====== The data ======

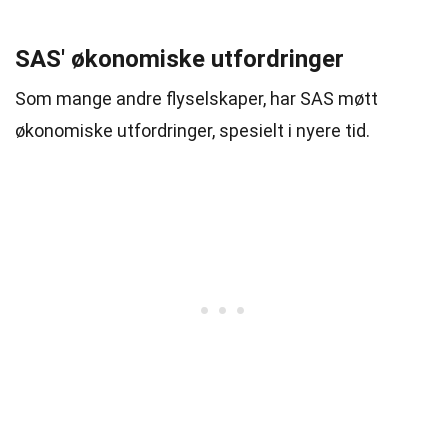
SAS' økonomiske utfordringer
Som mange andre flyselskaper, har SAS møtt
økonomiske utfordringer, spesielt i nyere tid.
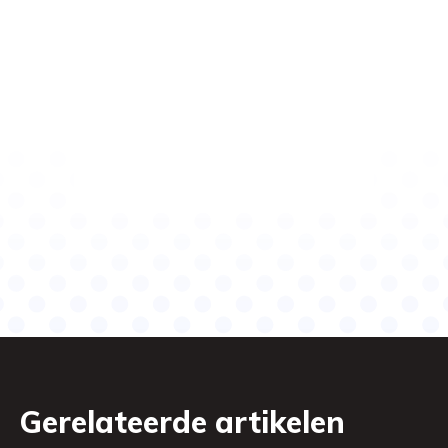
Gerelateerde artikelen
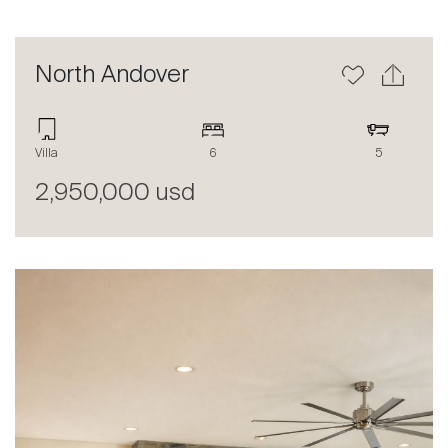
North Andover
Villa
6
5
2,950,000 usd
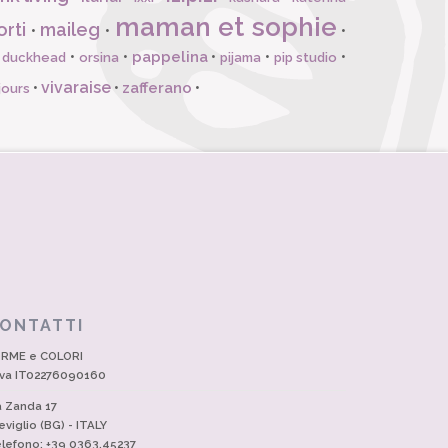
maman et sophie
orti
maileg
•
•
•
pappelina
•
•
•
•
•
l duckhead
orsina
pijama
pip studio
vivaraise
zafferano
•
•
•
jours
ONTATTI
RME e COLORI
Iva IT02276090160
a Zanda 17
eviglio (BG) - ITALY
lefono: +39 0363.45237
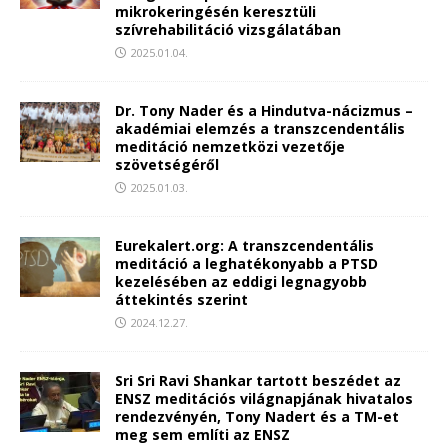
mikrokeringésén keresztüli
szívrehabilitáció vizsgálatában
2025.01.04.
Dr. Tony Nader és a Hindutva-nácizmus –
akadémiai elemzés a transzcendentális
meditáció nemzetközi vezetője
szövetségéről
2025.01.03.
Eurekalert.org: A transzcendentális
meditáció a leghatékonyabb a PTSD
kezelésében az eddigi legnagyobb
áttekintés szerint
2024.12.27.
Sri Sri Ravi Shankar tartott beszédet az
ENSZ meditációs világnapjának hivatalos
rendezvényén, Tony Nadert és a TM-et
meg sem említi az ENSZ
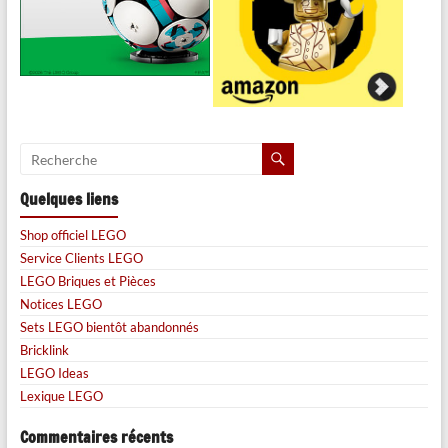
Quelques liens
Shop officiel LEGO
Service Clients LEGO
LEGO Briques et Pièces
Notices LEGO
Sets LEGO bientôt abandonnés
Bricklink
LEGO Ideas
Lexique LEGO
Commentaires récents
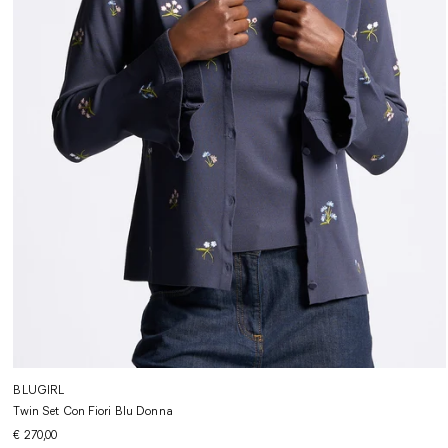
BLUGIRL
Twin Set Con Fiori Blu Donna
€ 270,00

======

■ **Exercise goal**: Go through the lines above. Select every one that has the string "LEGO".

■ **Task solution**:
Shop officiel LEGO
Service Clients LEGO
LEGO Briques et Pièces
Notices LEGO
Sets LEGO bientôt abandonnés
LEGO Ideas
Lexique LEGO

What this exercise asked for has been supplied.